Si le scénario n’est bien évidemment pas ce qui prime dans ce type de films, l’idée de la rébellion des femmes opprimées contre leurs bourreaux n’est pas désagréable. On se délecte donc des scènes d’actions menées par ces femmes, qui n’hésitent pas à tirer dans le tas et à jurer comme des charretiers, même si leur salut dépendra in fine de l’intervention de Monsieur Muscles en personne, le très monolithique Frank Martin. Car il ne faut pas non plus voir dans cette nouvelle mouture du Transporteur un film d’action féministe. Le divertissement « Made in Besson » a ses limites !

Côté casting, l’ensemble est globalement très inégal, pas aidé non plus par une direction d’acteurs qui laisse clairement à désirer. Ed Skrein singe la prestation de Jason Statham – premier Transporteur du nom – sans en avoir le charisme, le méchant (Rasha Bukvic) est inexistant, et Noémie Lenoir en « bad bitch » est tout simplement pathétique. C’est finalement du quatuor de femmes rebelles et de Ray Stevenson dans le rôle du père de Frank que viennent les bonnes surprises, les unes apportant la touche charme et l’autre la touche humoristique.

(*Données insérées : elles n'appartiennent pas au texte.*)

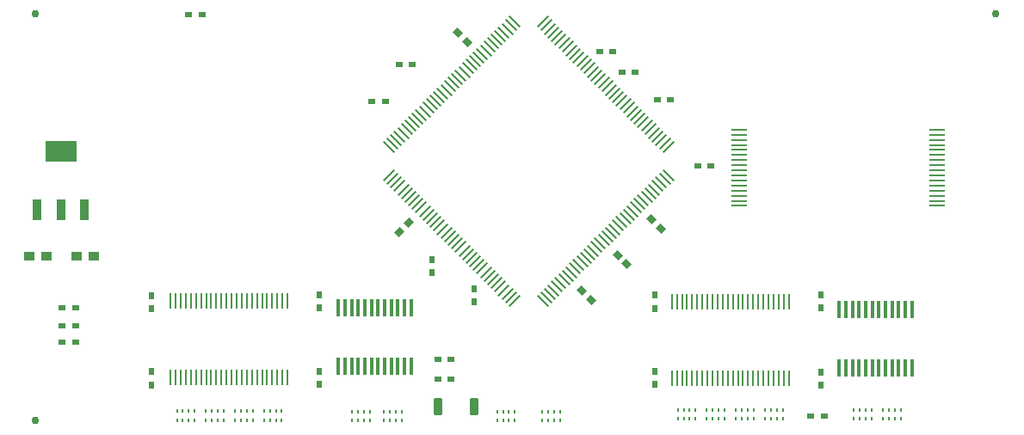
<source format=gbr>
G04 DipTrace 4.0.0.4*
G04 TopPaste.gbr*
%MOIN*%
G04 #@! TF.FileFunction,Paste,Top*
G04 #@! TF.Part,Single*
%AMOUTLINE2*
4,1,4,
0.019487,-0.002784,
0.002784,-0.019487,
-0.019487,0.002784,
-0.002784,0.019487,
0.019487,-0.002784,
0*%
%AMOUTLINE5*
4,1,4,
0.002784,0.019487,
0.019487,0.002784,
-0.002784,-0.019487,
-0.019487,-0.002784,
0.002784,0.019487,
0*%
%AMOUTLINE8*
4,1,4,
-0.019487,0.002784,
-0.002784,0.019487,
0.019487,-0.002784,
0.002784,-0.019487,
-0.019487,0.002784,
0*%
%AMOUTLINE11*
4,1,28,
-0.010107,0.032283,
0.010107,0.032283,
0.01227,0.031999,
0.014165,0.031214,
0.015792,0.029965,
0.017041,0.028338,
0.017826,0.026443,
0.01811,0.02428,
0.01811,-0.02428,
0.017826,-0.026443,
0.017041,-0.028338,
0.015792,-0.029965,
0.014165,-0.031214,
0.01227,-0.031999,
0.010107,-0.032283,
-0.010107,-0.032283,
-0.01227,-0.031999,
-0.014165,-0.031214,
-0.015792,-0.029965,
-0.017041,-0.028338,
-0.017826,-0.026443,
-0.01811,-0.02428,
-0.01811,0.02428,
-0.017826,0.026443,
-0.017041,0.028338,
-0.015792,0.029965,
-0.014165,0.031214,
-0.01227,0.031999,
-0.010107,0.032283,
0*%
%AMOUTLINE14*
4,1,28,
0.010107,-0.032283,
-0.010107,-0.032283,
-0.01227,-0.031999,
-0.014165,-0.031214,
-0.015792,-0.029965,
-0.017041,-0.028338,
-0.017826,-0.026443,
-0.01811,-0.02428,
-0.01811,0.02428,
-0.017826,0.026443,
-0.017041,0.028338,
-0.015792,0.029965,
-0.014165,0.031214,
-0.01227,0.031999,
-0.010107,0.032283,
0.010107,0.032283,
0.01227,0.031999,
0.014165,0.031214,
0.015792,0.029965,
0.017041,0.028338,
0.017826,0.026443,
0.01811,0.02428,
0.01811,-0.02428,
0.017826,-0.026443,
0.017041,-0.028338,
0.015792,-0.029965,
0.014165,-0.031214,
0.01227,-0.031999,
0.010107,-0.032283,
0*%
%AMOUTLINE17*
4,1,4,
0.018095,0.023663,
0.023663,0.018095,
-0.018095,-0.023663,
-0.023663,-0.018095,
0.018095,0.023663,
0*%
%AMOUTLINE20*
4,1,4,
0.023663,-0.018095,
0.018095,-0.023663,
-0.023663,0.018095,
-0.018095,0.023663,
0.023663,-0.018095,
0*%
%ADD24C,0.029606*%
%ADD44R,0.011811X0.066929*%
%ADD46R,0.007874X0.059055*%
%ADD48R,0.059055X0.007874*%
%ADD54R,0.124016X0.080709*%
%ADD56R,0.033465X0.080709*%
%ADD58R,0.008063X0.016063*%
%ADD70R,0.031496X0.023622*%
%ADD72R,0.023622X0.031496*%
%ADD74R,0.03937X0.035433*%
%ADD82OUTLINE2*%
%ADD85OUTLINE5*%
%ADD88OUTLINE8*%
%ADD91OUTLINE11*%
%ADD94OUTLINE14*%
%ADD97OUTLINE17*%
%ADD100OUTLINE20*%
%FSLAX26Y26*%
G04*
G70*
G90*
G75*
G01*
G04 TopPaste*
%LPD*%
D74*
X727165Y1574950D3*
X660236D3*
X545916D3*
X478987D3*
D72*
X949951Y1077088D3*
Y1128269D3*
Y1422812D3*
Y1371631D3*
X1599951Y1077882D3*
Y1129063D3*
Y1425541D3*
Y1374360D3*
X2899950Y1077992D3*
Y1129173D3*
Y1372978D3*
Y1424159D3*
X3543699Y1074360D3*
Y1125541D3*
Y1374360D3*
Y1425541D3*
D70*
X1096318Y2512806D3*
X1147499D3*
X2113042Y1099951D3*
X2061861D3*
X3556791Y956201D3*
X3505610D3*
X605610Y1306202D3*
X656791D3*
X3119291Y1924951D3*
X3068110D3*
X1856791Y2174950D3*
X1805610D3*
X1963042Y2318701D3*
X1911861D3*
D82*
X2174296Y2406855D3*
X2138106Y2443045D3*
D85*
X1949296Y1705547D3*
X1913106Y1669356D3*
D72*
X2037451Y1563042D3*
Y1511861D3*
X2199950Y1450541D3*
Y1399360D3*
D70*
X2686860Y2368701D3*
X2738041D3*
X2774361Y2287451D3*
X2825542D3*
X2911861Y2181201D3*
X2963042D3*
D88*
X2619356Y1443045D3*
X2655547Y1406855D3*
X2756856Y1580545D3*
X2793047Y1544355D3*
X2888106Y1718045D3*
X2924296Y1681855D3*
D91*
X2062106Y993701D3*
D94*
X2200295D3*
D24*
X499951Y2515576D3*
X4221825D3*
X499950Y937451D3*
D70*
X656791Y1374951D3*
X605610D3*
Y1243701D3*
X656791D3*
X2113042Y1174951D3*
X2061861D3*
D58*
X1049972Y939307D3*
Y974307D3*
X1072972Y939307D3*
Y974307D3*
X1095972Y939307D3*
Y974307D3*
X1118972Y939307D3*
Y974307D3*
X1162472Y939307D3*
Y974307D3*
X1185472Y939307D3*
Y974307D3*
X1208472Y939307D3*
Y974307D3*
X1231472Y939307D3*
Y974307D3*
X1274971Y939307D3*
Y974307D3*
X1297971Y939307D3*
Y974307D3*
X1320971Y939307D3*
Y974307D3*
X1343971Y939307D3*
Y974307D3*
X1387472Y939307D3*
Y974307D3*
X1410472Y939307D3*
Y974307D3*
X1433472Y939307D3*
Y974307D3*
X1456472Y939307D3*
Y974307D3*
X1727951Y938701D3*
Y973701D3*
X1750951Y938701D3*
Y973701D3*
X1773951Y938701D3*
Y973701D3*
X1796951Y938701D3*
Y973701D3*
X1852951Y938701D3*
Y973701D3*
X1875951Y938701D3*
Y973701D3*
X1898951Y938701D3*
Y973701D3*
X1921951Y938701D3*
Y973701D3*
X2990451Y944951D3*
Y979951D3*
X3013451Y944951D3*
Y979951D3*
X3036451Y944951D3*
Y979951D3*
X3059451Y944951D3*
Y979951D3*
X3102950Y944951D3*
Y979951D3*
X3125950Y944951D3*
Y979951D3*
X3148950Y944951D3*
Y979951D3*
X3171950Y944951D3*
Y979951D3*
X3215450Y944950D3*
Y979950D3*
X3238450Y944950D3*
Y979950D3*
X3261450Y944950D3*
Y979950D3*
X3284450Y944950D3*
Y979950D3*
X3327951Y944951D3*
Y979951D3*
X3350951Y944951D3*
Y979951D3*
X3373951Y944951D3*
Y979951D3*
X3396951Y944951D3*
Y979951D3*
X3671702Y944950D3*
Y979950D3*
X3694702Y944950D3*
Y979950D3*
X3717702Y944950D3*
Y979950D3*
X3740702Y944950D3*
Y979950D3*
X3784201Y944950D3*
Y979950D3*
X3807201Y944950D3*
Y979950D3*
X3830201Y944950D3*
Y979950D3*
X3853201Y944950D3*
Y979950D3*
X2359450Y973701D3*
Y938701D3*
X2336450Y973701D3*
Y938701D3*
X2313450Y973701D3*
Y938701D3*
X2290450Y973701D3*
Y938701D3*
X2534451Y973699D3*
Y938699D3*
X2511451Y973699D3*
Y938699D3*
X2488451Y973699D3*
Y938699D3*
X2465451Y973699D3*
Y938699D3*
D97*
X2953917Y1997987D3*
X2939998Y2011906D3*
X2926078Y2025825D3*
X2912159Y2039745D3*
X2898239Y2053664D3*
X2884320Y2067584D3*
X2870401Y2081503D3*
X2856481Y2095423D3*
X2842562Y2109342D3*
X2828642Y2123261D3*
X2814723Y2137181D3*
X2800803Y2151100D3*
X2786884Y2165020D3*
X2772965Y2178939D3*
X2759045Y2192858D3*
X2745126Y2206778D3*
X2731206Y2220697D3*
X2717287Y2234617D3*
X2703367Y2248536D3*
X2689448Y2262456D3*
X2675529Y2276375D3*
X2661609Y2290294D3*
X2647690Y2304214D3*
X2633770Y2318133D3*
X2619851Y2332053D3*
X2605931Y2345972D3*
X2592012Y2359892D3*
X2578093Y2373811D3*
X2564173Y2387730D3*
X2550254Y2401650D3*
X2536334Y2415569D3*
X2522415Y2429489D3*
X2508495Y2443408D3*
X2494576Y2457328D3*
X2480657Y2471247D3*
X2466737Y2485166D3*
D100*
X2358166D3*
X2344246Y2471247D3*
X2330327Y2457328D3*
X2316407Y2443408D3*
X2302488Y2429489D3*
X2288569Y2415569D3*
X2274649Y2401650D3*
X2260730Y2387730D3*
X2246810Y2373811D3*
X2232891Y2359892D3*
X2218971Y2345972D3*
X2205052Y2332053D3*
X2191133Y2318133D3*
X2177213Y2304214D3*
X2163294Y2290294D3*
X2149374Y2276375D3*
X2135455Y2262456D3*
X2121535Y2248536D3*
X2107616Y2234617D3*
X2093697Y2220697D3*
X2079777Y2206778D3*
X2065858Y2192858D3*
X2051938Y2178939D3*
X2038019Y2165020D3*
X2024099Y2151100D3*
X2010180Y2137181D3*
X1996261Y2123261D3*
X1982341Y2109342D3*
X1968422Y2095423D3*
X1954502Y2081503D3*
X1940583Y2067584D3*
X1926664Y2053664D3*
X1912744Y2039745D3*
X1898825Y2025825D3*
X1884905Y2011906D3*
X1870986Y1997987D3*
D97*
Y1889415D3*
X1884905Y1875496D3*
X1898825Y1861576D3*
X1912744Y1847657D3*
X1926664Y1833737D3*
X1940583Y1819818D3*
X1954502Y1805898D3*
X1968422Y1791979D3*
X1982341Y1778060D3*
X1996261Y1764140D3*
X2010180Y1750221D3*
X2024099Y1736301D3*
X2038019Y1722382D3*
X2051938Y1708463D3*
X2065858Y1694543D3*
X2079777Y1680624D3*
X2093697Y1666704D3*
X2107616Y1652785D3*
X2121535Y1638865D3*
X2135455Y1624946D3*
X2149374Y1611027D3*
X2163294Y1597107D3*
X2177213Y1583188D3*
X2191133Y1569268D3*
X2205052Y1555349D3*
X2218971Y1541429D3*
X2232891Y1527510D3*
X2246810Y1513591D3*
X2260730Y1499671D3*
X2274649Y1485752D3*
X2288569Y1471832D3*
X2302488Y1457913D3*
X2316407Y1443993D3*
X2330327Y1430074D3*
X2344246Y1416155D3*
X2358166Y1402235D3*
D100*
X2466737D3*
X2480657Y1416155D3*
X2494576Y1430074D3*
X2508495Y1443993D3*
X2522415Y1457913D3*
X2536334Y1471832D3*
X2550254Y1485752D3*
X2564173Y1499671D3*
X2578093Y1513591D3*
X2592012Y1527510D3*
X2605931Y1541429D3*
X2619851Y1555349D3*
X2633770Y1569268D3*
X2647690Y1583188D3*
X2661609Y1597107D3*
X2675529Y1611027D3*
X2689448Y1624946D3*
X2703367Y1638865D3*
X2717287Y1652785D3*
X2731206Y1666704D3*
X2745126Y1680624D3*
X2759045Y1694543D3*
X2772965Y1708463D3*
X2786884Y1722382D3*
X2800803Y1736301D3*
X2814723Y1750221D3*
X2828642Y1764140D3*
X2842562Y1778060D3*
X2856481Y1791979D3*
X2870401Y1805898D3*
X2884320Y1819818D3*
X2898239Y1833737D3*
X2912159Y1847657D3*
X2926078Y1861576D3*
X2939998Y1875496D3*
X2953917Y1889415D3*
D56*
X509400Y1754528D3*
X599951D3*
X690503D3*
D54*
X599951Y1982874D3*
D48*
X3229136Y2066211D3*
Y2046526D3*
Y2026841D3*
Y2007156D3*
Y1987471D3*
Y1967786D3*
Y1948101D3*
Y1928416D3*
Y1908731D3*
Y1889046D3*
Y1869361D3*
Y1849676D3*
Y1829991D3*
Y1810306D3*
Y1790621D3*
Y1770936D3*
X3994885D3*
Y1790621D3*
Y1810306D3*
Y1829991D3*
Y1849676D3*
Y1869361D3*
Y1889046D3*
Y1908731D3*
Y1928416D3*
Y1948101D3*
Y1967786D3*
Y1987471D3*
Y2007156D3*
Y2026841D3*
Y2046526D3*
Y2066211D3*
D46*
X1025556Y1106778D3*
X1045241D3*
X1064927D3*
X1084612D3*
X1104297D3*
X1123982D3*
X1143667D3*
X1163352D3*
X1183037D3*
X1202722D3*
X1222407D3*
X1242092D3*
X1261777D3*
X1281462D3*
X1301147D3*
X1320832D3*
X1340517D3*
X1360202D3*
X1379887D3*
X1399572D3*
X1419257D3*
X1438942D3*
X1458627D3*
X1478312D3*
Y1402054D3*
X1458627D3*
X1438942D3*
X1419257D3*
X1399572D3*
X1379887D3*
X1360202D3*
X1340517D3*
X1320832D3*
X1301147D3*
X1281462D3*
X1261777D3*
X1242092D3*
X1222407D3*
X1202722D3*
X1183037D3*
X1163352D3*
X1143667D3*
X1123982D3*
X1104297D3*
X1084612D3*
X1064927D3*
X1045241D3*
X1025556D3*
X2967323Y1102314D3*
X2987008D3*
X3006693D3*
X3026378D3*
X3046063D3*
X3065748D3*
X3085433D3*
X3105118D3*
X3124803D3*
X3144488D3*
X3164173D3*
X3183858D3*
X3203543D3*
X3223228D3*
X3242913D3*
X3262598D3*
X3282283D3*
X3301969D3*
X3321654D3*
X3341339D3*
X3361024D3*
X3380709D3*
X3400394D3*
X3420079D3*
Y1397589D3*
X3400394D3*
X3380709D3*
X3361024D3*
X3341339D3*
X3321654D3*
X3301969D3*
X3282283D3*
X3262598D3*
X3242913D3*
X3223228D3*
X3203543D3*
X3183858D3*
X3164173D3*
X3144488D3*
X3124803D3*
X3105118D3*
X3085433D3*
X3065748D3*
X3046063D3*
X3026378D3*
X3006693D3*
X2987008D3*
X2967323D3*
D44*
X1676050Y1147432D3*
X1701640D3*
X1727231D3*
X1752822D3*
X1778412D3*
X1804003D3*
X1829593D3*
X1855184D3*
X1880774D3*
X1906365D3*
X1931955D3*
X1957546D3*
Y1375786D3*
X1931955Y1375778D3*
X1906365D3*
X1880774D3*
X1855184D3*
X1829593D3*
X1804003D3*
X1778412D3*
X1752822D3*
X1727231D3*
X1701640D3*
X1676050D3*
X3615453Y1142024D3*
X3641043D3*
X3666634D3*
X3692224D3*
X3717815D3*
X3743406D3*
X3768996D3*
X3794587D3*
X3820177D3*
X3845768D3*
X3871358D3*
X3896949D3*
Y1370378D3*
X3871358Y1370370D3*
X3845768D3*
X3820177D3*
X3794587D3*
X3768996D3*
X3743406D3*
X3717815D3*
X3692224D3*
X3666634D3*
X3641043D3*
X3615453D3*
M02*

</source>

Monteur sur une flopée d’autres « bessonneries » (Le Transporteur 3, Taken 2, Lock Out… entre autres), le réalisateur Camille Delamarre n’est qu’un habile technicien et son film en est le reflet implacable : les scènes d’action et de poursuites sont tout bonnement époustouflantes – inventives même, pour certaines – tandis que les scènes dialoguées sont souvent affligeantes, voire amateuristes. Mais qu’importe finalement car, dans un film comme celui-ci, seule l’action est déterminante et susceptible de contenter le public cible, qui reçoit ni plus ni moins que ce qu’il est venu chercher. Au fond, le cinéma d’action répond à la même logique de construction que le cinéma pornographique : les scènes de comédies ne sont là que pour lier entre elles les scènes de performance – physiques ou mécaniques. En cela, Le Transporteur – Héritage est un très bon film d’action, essentiellement axé sur la monstration et la démonstration, dans le seul but de satisfaire un public précis.